But what is exactly happening when you see the wait event ‘cell smart table scan’? Can we say anything based on this waits, like you can with other wait events?

If you have access to an exadata database machine, and have a table that is big enough to be smartscanned by the database, issue the following statements:
(Please mind that I’ve found these statements to be harmless, but execute these statements at your own risk. As with any execution of SQL: this uses resources on the Exadata, and could influence the performance)

SQL> alter session set tracefile_identifier='frits'; --make it easy to find the tracefile
SQL> alter session set events 'trace[libcell.client_library.*]';
SQL> alter session set events 'sql_trace level 8';
SQL> --- now issue a full table scan on a table 
SQL> select /*+ noparallel */ count(*) from bigtable1;

  COUNT(*)
----------
  63938560
SQL> exit

Now take the tracefile and look inside!

WAIT #139739525441360: nam='SQL*Net message to client' ela= 1 driver id=1650815232 #bytes=1 p3=0 obj#=-1 tim=1381752114437651

*** 2013-10-14 07:02:01.516
WAIT #139739525441360: nam='SQL*Net message from client' ela= 7078360 driver id=1650815232 #bytes=1 p3=0 obj#=-1 tim=1381752121516483
CLOSE #139739525441360:c=0,e=13,dep=0,type=1,tim=1381752121516628
=====================
PARSING IN CURSOR #139739525440176 len=57 dep=0 uid=0 oct=3 lid=0 tim=1381752121516762 hv=2246504030 ad='85b3e090' sqlid='gmm4k0y2ydvky'
select /*+ noparallel */ count(*) from bigtable1
END OF STMT
PARSE #139739525440176:c=0,e=83,p=0,cr=0,cu=0,mis=0,r=0,dep=0,og=1,plh=3875318932,tim=1381752121516760
EXEC #139739525440176:c=0,e=87,p=0,cr=0,cu=0,mis=0,r=0,dep=0,og=1,plh=3875318932,tim=1381752121516992
WAIT #139739525440176: nam='SQL*Net message to client' ela= 2 driver id=1650815232 #bytes=1 p3=0 obj#=-1 tim=1381752121517053
WAIT #139739525440176: nam='reliable message' ela= 2053 channel context=2700762248 channel handle=2700440152 broadcast message=2669087352 obj#=-1 tim=1381752121519402
WAIT #139739525440176: nam='enq: KO - fast object checkpoint' ela= 504 name|mode=1263468550 2=65571 0=1 obj#=-1 tim=1381752121520099
WAIT #139739525440176: nam='enq: KO - fast object checkpoint' ela= 330 name|mode=1263468545 2=65571 0=2 obj#=-1 tim=1381752121520594
WAIT #139739525440176: nam='Disk file operations I/O' ela= 4 FileOperation=2 fileno=6 filetype=2 obj#=-1 tim=1381752121520664

*** 2013-10-14 07:02:01.525
initializing OSS
ossnet_optip_trace: Host is not NUMA. Returning no IP preference

This is the start of my tracefile (but yours could be a bit different).

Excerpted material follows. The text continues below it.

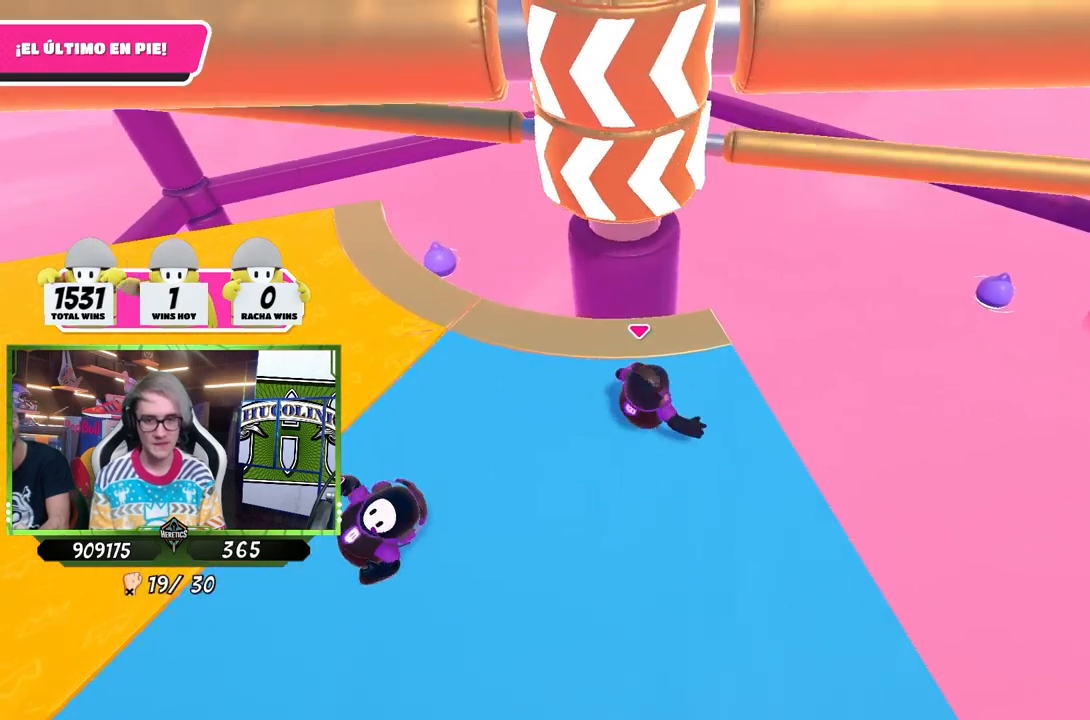
{"buttons": ["CROSS"], "left_stick": "up-right", "right_stick": "center", "events": [[117, "left_stick", "down-left"], [283, "left_stick", "up-left"], [350, "CROSS", "down"], [417, "left_stick", "up-right"]]}
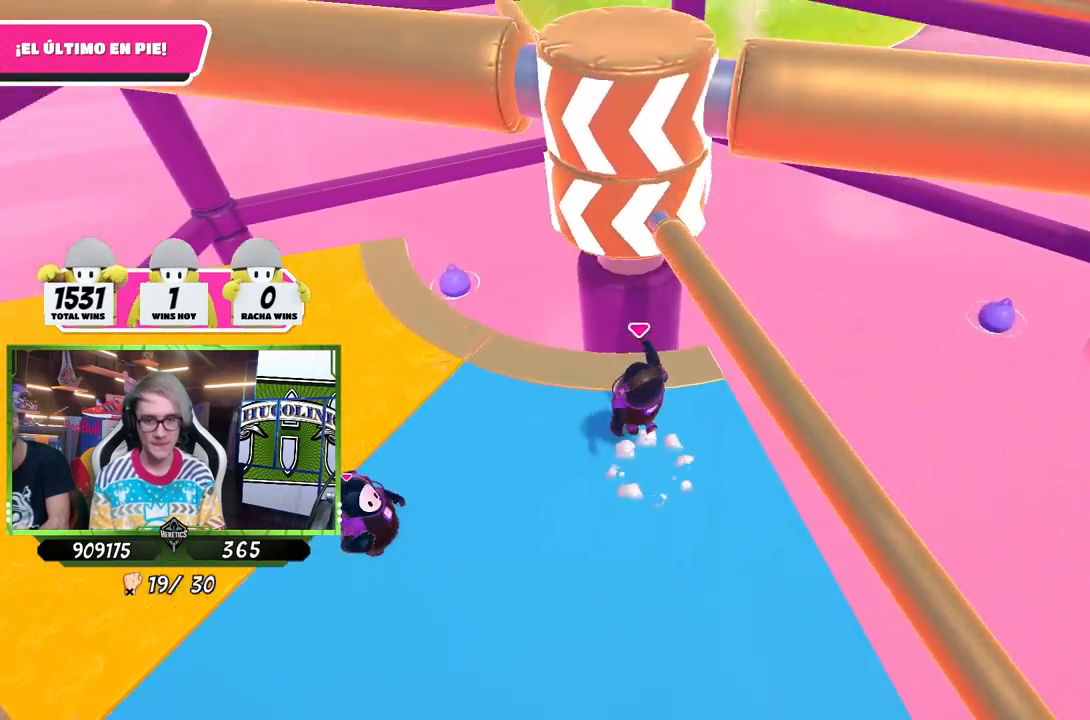
{"buttons": [], "left_stick": "down-left", "right_stick": "center", "events": [[17, "CROSS", "up"], [50, "left_stick", "right"], [150, "left_stick", "down-right"], [350, "left_stick", "down"], [450, "left_stick", "down-left"]]}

First the usual SQL*Net waits, then the query which gets parsed and executed, then the wait for ‘enq: KO – fast object checkpoint’, which is an indication we are going to do direct path IO, because the KO enqueue indicates this object is checkpointed to make sure that the version of the blocks on disk is current.

Then there’s ‘initialising OSS’. This is where the communication with the Exadata storage servers is started. OSS probably means ‘Oracle Storage Server’ in this context. The next line tells us something nice: apparently, the code in the oracle database to behave as a client of the Exadata storage server is NUMA (Non Uniform Memory Access) aware. However, on Exadata versions “dash two” (X2-2, X3-2), NUMA is turned off on the compute layer (the kernel boot line in /etc/grub.conf explicitly disables NUMA with “numa=off”).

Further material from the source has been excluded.